III L3D-based Loop Closure

A typical SLAM system involves three modules running in parallel that are tracking, local mapping and global mapping [2, 3]. Tracking computes the relative camera motion between consecutive frames. The most informative frames are stored as keyframes. Local mapping processes every new keyframe to incrementally reconstruct the map of the environment and optimises the reconstruction using a time-shifting window. Global mapping performs loop closure and relocalisation using pose graph optimisation. Loop closure aims to address the problems of finding keyframes that can potentially form trajectory loops, estimating the poses between candidate keyframe pairs and verifying that the candidate loop closure is correctly estimated. It is important to detect and solve loops correctly as they would otherwise worsen the trajectory error.

Our proposed L3D-based approach identifies the candidate loop frames by measuring the overlap amongst local 3D descriptors that are extracted between keyframe pairs, and then confirms the occurrence of a loop through pose estimation and RON computation. In Sec. III-A we describe the 3D descriptor extraction, while in Sec. III-B we describe the algorithms for loop detection and confirmation.

III-A 3D descriptor extraction

Given a 3D point and a set of its neighbouring points, namely a patch, a local 3D descriptor is a compact numerical representation of these points [35, 36, 14, 13].

- _Records_:
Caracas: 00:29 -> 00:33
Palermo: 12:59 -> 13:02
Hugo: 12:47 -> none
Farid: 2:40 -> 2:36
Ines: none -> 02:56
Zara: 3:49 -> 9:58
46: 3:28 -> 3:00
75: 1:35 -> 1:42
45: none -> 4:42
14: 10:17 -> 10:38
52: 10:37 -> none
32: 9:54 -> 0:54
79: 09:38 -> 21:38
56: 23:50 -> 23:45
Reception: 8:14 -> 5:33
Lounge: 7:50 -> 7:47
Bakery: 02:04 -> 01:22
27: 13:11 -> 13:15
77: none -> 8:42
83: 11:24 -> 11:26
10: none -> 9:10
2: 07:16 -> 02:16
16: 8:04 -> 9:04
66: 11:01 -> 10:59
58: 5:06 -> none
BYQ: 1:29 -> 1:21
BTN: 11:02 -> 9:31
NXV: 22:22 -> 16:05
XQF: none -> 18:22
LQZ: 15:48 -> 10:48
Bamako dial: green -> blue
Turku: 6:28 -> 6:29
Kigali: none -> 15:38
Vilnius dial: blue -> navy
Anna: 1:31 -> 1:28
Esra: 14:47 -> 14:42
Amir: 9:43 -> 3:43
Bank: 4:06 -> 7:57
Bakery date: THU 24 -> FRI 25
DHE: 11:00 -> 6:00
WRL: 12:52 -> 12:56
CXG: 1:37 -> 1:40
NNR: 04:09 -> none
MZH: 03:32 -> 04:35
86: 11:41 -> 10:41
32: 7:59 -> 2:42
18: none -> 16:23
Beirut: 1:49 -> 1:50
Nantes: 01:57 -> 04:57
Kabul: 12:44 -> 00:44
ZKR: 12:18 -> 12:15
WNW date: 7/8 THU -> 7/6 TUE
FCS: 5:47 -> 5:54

- _Stated goal_:
Please copy out the entire loop-closure excerpt above, word for word.

- _Result for this task_:
III L3D-based Loop Closure

A typical SLAM system involves three modules running in parallel that are tracking, local mapping and global mapping [2, 3]. Tracking computes the relative camera motion between consecutive frames. The most informative frames are stored as keyframes. Local mapping processes every new keyframe to incrementally reconstruct the map of the environment and optimises the reconstruction using a time-shifting window. Global mapping performs loop closure and relocalisation using pose graph optimisation. Loop closure aims to address the problems of finding keyframes that can potentially form trajectory loops, estimating the poses between candidate keyframe pairs and verifying that the candidate loop closure is correctly estimated. It is important to detect and solve loops correctly as they would otherwise worsen the trajectory error.

Our proposed L3D-based approach identifies the candidate loop frames by measuring the overlap amongst local 3D descriptors that are extracted between keyframe pairs, and then confirms the occurrence of a loop through pose estimation and RON computation. In Sec. III-A we describe the 3D descriptor extraction, while in Sec. III-B we describe the algorithms for loop detection and confirmation.

III-A 3D descriptor extraction

Given a 3D point and a set of its neighbouring points, namely a patch, a local 3D descriptor is a compact numerical representation of these points [35, 36, 14, 13].